*** Block opens ***

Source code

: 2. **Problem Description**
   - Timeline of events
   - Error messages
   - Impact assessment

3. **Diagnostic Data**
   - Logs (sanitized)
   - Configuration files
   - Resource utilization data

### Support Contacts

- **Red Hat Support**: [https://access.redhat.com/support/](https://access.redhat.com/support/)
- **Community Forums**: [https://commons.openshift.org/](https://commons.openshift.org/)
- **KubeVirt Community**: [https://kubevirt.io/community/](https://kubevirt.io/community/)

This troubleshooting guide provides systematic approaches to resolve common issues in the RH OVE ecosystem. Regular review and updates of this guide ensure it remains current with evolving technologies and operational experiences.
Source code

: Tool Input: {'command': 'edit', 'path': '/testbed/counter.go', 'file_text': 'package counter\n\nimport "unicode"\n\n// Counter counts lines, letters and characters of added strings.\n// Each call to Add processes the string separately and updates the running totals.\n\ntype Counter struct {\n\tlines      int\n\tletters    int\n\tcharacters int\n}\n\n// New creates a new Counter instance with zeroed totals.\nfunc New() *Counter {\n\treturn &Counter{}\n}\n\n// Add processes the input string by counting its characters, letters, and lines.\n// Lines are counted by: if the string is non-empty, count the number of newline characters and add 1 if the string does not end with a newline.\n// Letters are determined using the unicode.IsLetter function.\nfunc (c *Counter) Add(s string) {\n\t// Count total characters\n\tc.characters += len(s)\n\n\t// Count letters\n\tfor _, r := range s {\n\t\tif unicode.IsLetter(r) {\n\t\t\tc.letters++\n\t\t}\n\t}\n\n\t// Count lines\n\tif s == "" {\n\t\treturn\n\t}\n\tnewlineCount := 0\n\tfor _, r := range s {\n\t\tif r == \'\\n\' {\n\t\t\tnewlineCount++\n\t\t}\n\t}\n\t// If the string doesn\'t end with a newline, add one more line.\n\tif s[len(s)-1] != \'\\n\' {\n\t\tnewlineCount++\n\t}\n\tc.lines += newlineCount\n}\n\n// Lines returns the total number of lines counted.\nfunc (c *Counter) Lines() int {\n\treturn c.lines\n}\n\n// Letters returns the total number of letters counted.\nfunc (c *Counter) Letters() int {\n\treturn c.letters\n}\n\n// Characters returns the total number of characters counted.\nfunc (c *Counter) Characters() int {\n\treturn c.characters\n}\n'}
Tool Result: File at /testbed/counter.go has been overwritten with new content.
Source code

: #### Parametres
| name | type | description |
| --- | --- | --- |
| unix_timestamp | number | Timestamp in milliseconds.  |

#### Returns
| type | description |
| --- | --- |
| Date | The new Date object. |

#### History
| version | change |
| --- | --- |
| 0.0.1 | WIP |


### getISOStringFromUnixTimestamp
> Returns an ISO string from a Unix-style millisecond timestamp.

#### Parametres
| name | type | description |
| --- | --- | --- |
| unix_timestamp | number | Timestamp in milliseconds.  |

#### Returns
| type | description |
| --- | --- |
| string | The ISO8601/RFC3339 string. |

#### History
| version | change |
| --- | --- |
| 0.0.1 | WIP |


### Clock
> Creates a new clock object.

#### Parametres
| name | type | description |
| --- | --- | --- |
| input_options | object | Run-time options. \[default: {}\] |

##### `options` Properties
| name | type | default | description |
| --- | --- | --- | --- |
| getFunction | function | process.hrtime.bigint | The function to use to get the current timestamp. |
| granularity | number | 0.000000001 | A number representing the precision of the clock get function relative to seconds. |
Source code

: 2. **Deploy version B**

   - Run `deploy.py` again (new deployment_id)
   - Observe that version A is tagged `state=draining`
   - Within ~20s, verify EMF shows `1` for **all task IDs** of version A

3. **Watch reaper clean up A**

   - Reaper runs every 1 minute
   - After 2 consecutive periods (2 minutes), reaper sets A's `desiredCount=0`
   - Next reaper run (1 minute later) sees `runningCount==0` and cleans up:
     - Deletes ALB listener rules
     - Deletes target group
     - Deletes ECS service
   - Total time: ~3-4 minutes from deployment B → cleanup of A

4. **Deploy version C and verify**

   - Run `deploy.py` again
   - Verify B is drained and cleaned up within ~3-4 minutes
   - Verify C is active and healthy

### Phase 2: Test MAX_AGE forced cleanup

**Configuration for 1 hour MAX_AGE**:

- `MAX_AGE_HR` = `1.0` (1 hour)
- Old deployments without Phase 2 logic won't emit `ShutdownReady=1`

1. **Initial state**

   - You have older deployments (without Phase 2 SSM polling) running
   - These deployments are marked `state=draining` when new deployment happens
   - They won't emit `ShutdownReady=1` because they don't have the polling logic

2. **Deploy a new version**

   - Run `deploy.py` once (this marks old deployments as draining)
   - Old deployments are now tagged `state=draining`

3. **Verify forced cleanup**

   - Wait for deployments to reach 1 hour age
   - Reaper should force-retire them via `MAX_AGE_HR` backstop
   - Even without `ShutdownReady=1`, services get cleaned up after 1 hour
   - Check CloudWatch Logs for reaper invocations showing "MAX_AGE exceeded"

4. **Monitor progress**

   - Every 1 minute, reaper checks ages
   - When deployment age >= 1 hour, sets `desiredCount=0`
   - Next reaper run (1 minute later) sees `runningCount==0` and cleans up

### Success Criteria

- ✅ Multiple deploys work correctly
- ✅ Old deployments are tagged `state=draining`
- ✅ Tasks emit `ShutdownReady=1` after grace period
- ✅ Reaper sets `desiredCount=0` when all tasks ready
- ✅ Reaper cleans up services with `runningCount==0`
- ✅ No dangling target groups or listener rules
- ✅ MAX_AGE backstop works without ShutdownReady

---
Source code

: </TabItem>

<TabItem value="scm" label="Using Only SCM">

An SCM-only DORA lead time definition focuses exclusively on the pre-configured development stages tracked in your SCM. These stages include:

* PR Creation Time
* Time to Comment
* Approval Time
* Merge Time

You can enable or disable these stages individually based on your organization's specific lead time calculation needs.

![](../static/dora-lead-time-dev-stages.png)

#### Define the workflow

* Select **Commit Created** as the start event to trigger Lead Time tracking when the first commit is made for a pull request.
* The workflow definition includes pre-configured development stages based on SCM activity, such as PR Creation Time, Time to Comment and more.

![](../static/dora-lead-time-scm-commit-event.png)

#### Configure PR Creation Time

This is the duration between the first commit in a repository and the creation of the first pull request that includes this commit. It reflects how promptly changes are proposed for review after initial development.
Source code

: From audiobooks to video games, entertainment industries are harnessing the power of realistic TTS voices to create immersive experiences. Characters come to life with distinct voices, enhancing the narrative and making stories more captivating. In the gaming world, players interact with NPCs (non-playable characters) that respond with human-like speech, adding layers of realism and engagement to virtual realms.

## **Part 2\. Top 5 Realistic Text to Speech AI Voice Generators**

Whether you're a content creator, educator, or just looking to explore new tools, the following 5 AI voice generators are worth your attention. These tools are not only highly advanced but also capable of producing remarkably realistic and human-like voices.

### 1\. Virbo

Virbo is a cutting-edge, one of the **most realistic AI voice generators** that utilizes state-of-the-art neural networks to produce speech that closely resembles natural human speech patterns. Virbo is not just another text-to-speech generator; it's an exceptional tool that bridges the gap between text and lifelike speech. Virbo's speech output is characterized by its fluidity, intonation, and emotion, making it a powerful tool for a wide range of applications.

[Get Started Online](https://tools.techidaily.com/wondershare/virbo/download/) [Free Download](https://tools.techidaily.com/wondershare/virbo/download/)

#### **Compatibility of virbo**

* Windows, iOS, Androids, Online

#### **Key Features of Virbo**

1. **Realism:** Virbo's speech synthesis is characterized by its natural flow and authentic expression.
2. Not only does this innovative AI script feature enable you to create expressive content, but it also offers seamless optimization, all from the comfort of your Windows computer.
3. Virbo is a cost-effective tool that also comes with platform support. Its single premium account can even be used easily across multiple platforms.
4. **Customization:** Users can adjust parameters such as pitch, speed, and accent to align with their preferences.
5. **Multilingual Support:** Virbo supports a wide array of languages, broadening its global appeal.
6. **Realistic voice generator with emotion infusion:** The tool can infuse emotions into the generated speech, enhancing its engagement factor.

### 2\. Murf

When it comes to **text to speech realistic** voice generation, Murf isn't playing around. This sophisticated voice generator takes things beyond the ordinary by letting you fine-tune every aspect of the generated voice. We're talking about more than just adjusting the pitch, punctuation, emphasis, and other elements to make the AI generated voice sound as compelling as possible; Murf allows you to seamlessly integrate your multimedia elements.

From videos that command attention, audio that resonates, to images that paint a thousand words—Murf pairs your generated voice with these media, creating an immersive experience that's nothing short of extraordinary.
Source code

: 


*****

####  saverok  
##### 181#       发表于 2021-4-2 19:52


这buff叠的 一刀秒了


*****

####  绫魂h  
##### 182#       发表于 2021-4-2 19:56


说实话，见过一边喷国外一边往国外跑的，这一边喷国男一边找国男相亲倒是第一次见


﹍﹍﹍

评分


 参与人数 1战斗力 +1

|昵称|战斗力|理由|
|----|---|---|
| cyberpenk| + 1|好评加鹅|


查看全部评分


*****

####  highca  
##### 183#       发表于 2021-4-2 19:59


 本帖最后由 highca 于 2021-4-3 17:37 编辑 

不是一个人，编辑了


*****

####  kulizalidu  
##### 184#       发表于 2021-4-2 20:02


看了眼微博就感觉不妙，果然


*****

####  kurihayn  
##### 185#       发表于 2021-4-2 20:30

*** Block closes ***

**Exercise objective:** Output the lines of the listing from the line containing "#### **Compatibility of virbo**" up to and including the line containing "#### **Key Features of Virbo**" as a Markdown table with the columns Number and Text. Number each line in order and omit blank lines.

**Response area:**
| Number | Text |
|---|---|
| 1 | #### **Compatibility of virbo** |
| 2 | * Windows, iOS, Androids, Online |
| 3 | #### **Key Features of Virbo** |